6P - Predictors of Metastatic Contralateral Spread of Breast Cancer

Date 04 May 2017
Event IMPAKT 2017
Session Welcome reception and Poster Walk
Topics Breast Cancer
Staging Procedures (clinical staging)
Basic Principles in the Management and Treatment (of cancer)
Presenter Mohamed Hendawi
Authors M. Hendawi
  • Department Of Urology, The Ohio state University, 43212 - columbus/US



Introduction and Objectives:
Contralateral breast cancer is either a metastatic lesion or the second primary cancer.The understanding of metastatic patterns for contralateral breast cancer (CBC) may help determine the biological nature of CBC.Our study aim is to identify possible predictors for metastatic (CBC).

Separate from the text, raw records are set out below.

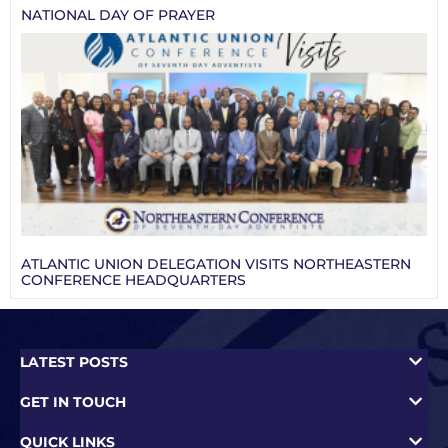
NATIONAL DAY OF PRAYER
ATLANTIC UNION DELEGATION VISITS NORTHEASTERN
CONFERENCE HEADQUARTERS
LATEST POSTS
GET IN TOUCH
QUICK LINKS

The records of all patients with metastatic breast cancer were extracted from SEER database (The Surveillance, Epidemiology, and End Results (SEER) program of the National Cancer Institute). Data were extracted to SPSS 22 statistics. Univariate and multivariate analysis were used to identify clinical predictors of metastatic contralateral breast cancer spread.
We have identified 22095 patients with metastatic breast cancer (2004-2013). We excluded patients who were men. Only patients who had one primary cancer were included in the analysis. The Majority of patients were of white race (77%). Primary tumor location was more frequently in the left ( 49%) breast than the right breast (46%), and bilateral in 4.8% of cases .
Our multivariate analysis showed that High grade tumors (p<0.001, 95% CI: 1.8-6.6), Lobular and adenocarcinoma histology (p<0.001, 95%CI: 1.8- 10) were independent risk factors for contralateral spread of breast cancer. Patients who received radiation therapy had lower rates of contralateral spread of cancer (OR: 0.23, p=0.01, 95%:0.073-0.76). Estrogen and progesterone status was not a factor in regard of contralateral spread.

Conclusion :
High grade lobular and adenocarcinoma have high rates of contralateral breast spread. Patients who received radiation therapy had significantly lower rates of contralateral spread. Prophylactic radiation therapy should be encouraged for al high risk groups. Further investigation needed to identify the biology of those patterns.